DATASET ENTRIES =
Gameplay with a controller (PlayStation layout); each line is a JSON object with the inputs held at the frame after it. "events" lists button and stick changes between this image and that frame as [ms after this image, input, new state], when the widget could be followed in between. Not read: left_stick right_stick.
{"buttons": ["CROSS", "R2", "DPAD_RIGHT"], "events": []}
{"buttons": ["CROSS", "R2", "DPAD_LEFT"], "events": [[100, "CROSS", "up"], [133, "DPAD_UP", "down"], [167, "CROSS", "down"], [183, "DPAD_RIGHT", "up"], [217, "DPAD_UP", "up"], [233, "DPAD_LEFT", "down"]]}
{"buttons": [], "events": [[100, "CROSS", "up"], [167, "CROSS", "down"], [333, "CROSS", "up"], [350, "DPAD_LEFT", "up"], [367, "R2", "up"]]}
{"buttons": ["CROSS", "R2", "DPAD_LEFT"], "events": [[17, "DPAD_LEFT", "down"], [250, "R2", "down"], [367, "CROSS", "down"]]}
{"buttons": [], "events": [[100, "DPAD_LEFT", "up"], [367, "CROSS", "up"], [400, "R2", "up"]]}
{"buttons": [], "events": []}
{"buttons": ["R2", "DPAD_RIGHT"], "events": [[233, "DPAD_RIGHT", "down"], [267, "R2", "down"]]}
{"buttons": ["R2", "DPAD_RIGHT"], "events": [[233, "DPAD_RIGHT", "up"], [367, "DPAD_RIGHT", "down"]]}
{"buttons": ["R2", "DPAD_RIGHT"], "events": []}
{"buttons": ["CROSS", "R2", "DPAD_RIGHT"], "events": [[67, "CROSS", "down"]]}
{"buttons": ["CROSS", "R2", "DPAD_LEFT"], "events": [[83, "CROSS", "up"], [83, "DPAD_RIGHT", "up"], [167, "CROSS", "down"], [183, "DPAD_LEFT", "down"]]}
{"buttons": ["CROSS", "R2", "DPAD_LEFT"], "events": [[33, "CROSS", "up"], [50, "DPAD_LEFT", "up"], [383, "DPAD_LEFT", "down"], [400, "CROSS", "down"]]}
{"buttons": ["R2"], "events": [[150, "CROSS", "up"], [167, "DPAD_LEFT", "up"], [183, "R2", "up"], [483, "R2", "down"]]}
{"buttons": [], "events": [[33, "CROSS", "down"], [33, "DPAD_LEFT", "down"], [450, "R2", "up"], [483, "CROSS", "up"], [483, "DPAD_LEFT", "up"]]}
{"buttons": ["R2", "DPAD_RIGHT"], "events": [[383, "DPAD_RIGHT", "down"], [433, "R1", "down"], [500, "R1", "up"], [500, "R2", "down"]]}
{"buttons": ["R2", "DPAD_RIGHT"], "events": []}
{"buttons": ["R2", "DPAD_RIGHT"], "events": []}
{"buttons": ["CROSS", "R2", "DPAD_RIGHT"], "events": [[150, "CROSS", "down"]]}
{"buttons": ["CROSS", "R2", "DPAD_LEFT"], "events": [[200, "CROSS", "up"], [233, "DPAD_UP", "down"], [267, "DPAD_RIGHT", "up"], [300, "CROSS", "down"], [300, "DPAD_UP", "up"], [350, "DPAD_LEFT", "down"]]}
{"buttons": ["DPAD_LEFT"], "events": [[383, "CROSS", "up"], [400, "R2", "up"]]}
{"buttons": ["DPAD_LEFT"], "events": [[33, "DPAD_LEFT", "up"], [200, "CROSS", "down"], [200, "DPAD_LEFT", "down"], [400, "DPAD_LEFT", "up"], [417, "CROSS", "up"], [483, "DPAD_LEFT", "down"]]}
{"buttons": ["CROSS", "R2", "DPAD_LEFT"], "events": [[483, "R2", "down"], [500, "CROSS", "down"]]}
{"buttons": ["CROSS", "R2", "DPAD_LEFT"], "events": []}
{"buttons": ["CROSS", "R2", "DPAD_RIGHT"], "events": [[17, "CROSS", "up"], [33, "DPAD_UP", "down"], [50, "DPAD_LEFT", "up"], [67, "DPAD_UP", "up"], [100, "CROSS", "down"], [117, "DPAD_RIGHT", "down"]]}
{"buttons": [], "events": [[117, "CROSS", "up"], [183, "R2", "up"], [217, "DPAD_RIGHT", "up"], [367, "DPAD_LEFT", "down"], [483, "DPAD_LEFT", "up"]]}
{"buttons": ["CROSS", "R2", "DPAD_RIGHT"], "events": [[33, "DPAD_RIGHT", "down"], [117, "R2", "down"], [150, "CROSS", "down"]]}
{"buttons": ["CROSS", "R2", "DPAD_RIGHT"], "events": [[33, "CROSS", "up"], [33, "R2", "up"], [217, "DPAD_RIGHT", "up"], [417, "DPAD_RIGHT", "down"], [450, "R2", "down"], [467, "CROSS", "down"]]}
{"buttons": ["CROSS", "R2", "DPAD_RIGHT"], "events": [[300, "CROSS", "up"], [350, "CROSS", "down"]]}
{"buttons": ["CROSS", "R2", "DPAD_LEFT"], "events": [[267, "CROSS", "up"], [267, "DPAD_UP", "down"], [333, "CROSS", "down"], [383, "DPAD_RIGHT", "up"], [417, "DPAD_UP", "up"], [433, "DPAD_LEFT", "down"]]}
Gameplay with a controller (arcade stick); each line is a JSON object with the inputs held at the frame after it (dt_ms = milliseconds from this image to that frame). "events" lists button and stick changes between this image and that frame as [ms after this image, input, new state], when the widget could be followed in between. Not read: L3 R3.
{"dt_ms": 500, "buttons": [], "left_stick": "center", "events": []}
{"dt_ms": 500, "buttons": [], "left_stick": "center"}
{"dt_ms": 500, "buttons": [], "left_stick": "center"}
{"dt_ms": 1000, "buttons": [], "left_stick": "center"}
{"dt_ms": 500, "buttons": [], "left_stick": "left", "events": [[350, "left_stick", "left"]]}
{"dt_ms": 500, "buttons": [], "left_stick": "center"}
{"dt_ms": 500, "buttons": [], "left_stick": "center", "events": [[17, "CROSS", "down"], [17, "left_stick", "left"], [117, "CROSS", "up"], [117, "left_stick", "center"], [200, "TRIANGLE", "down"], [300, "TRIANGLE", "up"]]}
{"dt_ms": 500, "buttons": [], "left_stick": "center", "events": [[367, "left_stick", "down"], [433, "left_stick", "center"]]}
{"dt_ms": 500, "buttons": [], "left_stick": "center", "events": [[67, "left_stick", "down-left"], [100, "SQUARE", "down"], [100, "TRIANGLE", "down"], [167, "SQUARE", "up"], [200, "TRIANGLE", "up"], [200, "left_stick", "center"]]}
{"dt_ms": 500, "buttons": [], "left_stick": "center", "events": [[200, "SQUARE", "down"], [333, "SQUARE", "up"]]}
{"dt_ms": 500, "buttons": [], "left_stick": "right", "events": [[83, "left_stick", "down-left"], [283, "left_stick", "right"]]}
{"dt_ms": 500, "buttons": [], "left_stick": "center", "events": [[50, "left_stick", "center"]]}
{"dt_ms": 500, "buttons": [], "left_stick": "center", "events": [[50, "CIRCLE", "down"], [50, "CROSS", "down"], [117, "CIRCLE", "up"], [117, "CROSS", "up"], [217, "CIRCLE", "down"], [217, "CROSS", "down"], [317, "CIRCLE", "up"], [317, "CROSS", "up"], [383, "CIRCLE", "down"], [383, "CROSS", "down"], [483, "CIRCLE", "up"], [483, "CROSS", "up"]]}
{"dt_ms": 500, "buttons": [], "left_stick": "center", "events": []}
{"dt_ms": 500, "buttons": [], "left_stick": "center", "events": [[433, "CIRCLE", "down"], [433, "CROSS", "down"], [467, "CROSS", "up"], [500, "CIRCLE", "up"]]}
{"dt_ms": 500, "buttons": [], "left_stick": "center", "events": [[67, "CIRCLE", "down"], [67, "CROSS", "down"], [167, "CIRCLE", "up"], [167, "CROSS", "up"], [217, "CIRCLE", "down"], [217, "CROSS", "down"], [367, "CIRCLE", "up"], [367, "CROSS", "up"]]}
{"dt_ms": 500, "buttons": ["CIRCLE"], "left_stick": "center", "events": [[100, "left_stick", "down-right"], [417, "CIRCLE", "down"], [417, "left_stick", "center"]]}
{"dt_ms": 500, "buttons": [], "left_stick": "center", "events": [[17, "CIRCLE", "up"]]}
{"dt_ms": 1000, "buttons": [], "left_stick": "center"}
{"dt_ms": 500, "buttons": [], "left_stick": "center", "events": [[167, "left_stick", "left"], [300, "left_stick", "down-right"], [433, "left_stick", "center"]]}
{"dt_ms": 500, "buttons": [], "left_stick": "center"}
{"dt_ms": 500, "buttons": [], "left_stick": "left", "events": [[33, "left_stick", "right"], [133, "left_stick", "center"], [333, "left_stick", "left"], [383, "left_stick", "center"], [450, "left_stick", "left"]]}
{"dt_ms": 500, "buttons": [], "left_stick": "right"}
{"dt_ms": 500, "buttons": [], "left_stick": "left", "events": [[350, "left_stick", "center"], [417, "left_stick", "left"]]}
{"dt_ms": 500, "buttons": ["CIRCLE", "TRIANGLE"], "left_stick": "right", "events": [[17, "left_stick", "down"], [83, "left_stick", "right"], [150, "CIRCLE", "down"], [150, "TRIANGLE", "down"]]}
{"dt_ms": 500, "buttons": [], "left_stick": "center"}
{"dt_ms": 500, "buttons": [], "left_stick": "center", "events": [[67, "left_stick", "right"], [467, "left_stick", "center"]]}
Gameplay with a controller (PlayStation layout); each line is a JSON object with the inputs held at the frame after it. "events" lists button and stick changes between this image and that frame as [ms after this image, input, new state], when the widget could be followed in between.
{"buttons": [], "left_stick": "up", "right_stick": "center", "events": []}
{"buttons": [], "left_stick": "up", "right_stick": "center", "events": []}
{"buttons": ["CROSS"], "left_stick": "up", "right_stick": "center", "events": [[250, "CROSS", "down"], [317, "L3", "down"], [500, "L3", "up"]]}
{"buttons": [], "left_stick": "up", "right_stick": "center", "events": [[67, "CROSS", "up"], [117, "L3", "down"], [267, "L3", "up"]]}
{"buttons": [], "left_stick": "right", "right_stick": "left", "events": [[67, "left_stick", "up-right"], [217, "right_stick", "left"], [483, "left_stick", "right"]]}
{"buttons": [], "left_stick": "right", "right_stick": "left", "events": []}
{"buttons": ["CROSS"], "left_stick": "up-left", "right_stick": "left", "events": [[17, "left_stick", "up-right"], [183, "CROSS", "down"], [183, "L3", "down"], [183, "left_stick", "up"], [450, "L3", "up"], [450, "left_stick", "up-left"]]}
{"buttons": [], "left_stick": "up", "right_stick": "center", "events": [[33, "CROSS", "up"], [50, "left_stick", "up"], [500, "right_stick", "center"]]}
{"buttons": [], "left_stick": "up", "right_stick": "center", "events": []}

TASK BRIEF = Pull each line holding "layout" out of the listing.

OUTPUT =
Gameplay with a controller (PlayStation layout); each line is a JSON object with the inputs held at the frame after it. "events" lists button and stick changes between this image and that frame as [ms after this image, input, new state], when the widget could be followed in between. Not read: left_stick right_stick.
Gameplay with a controller (PlayStation layout); each line is a JSON object with the inputs held at the frame after it. "events" lists button and stick changes between this image and that frame as [ms after this image, input, new state], when the widget could be followed in between.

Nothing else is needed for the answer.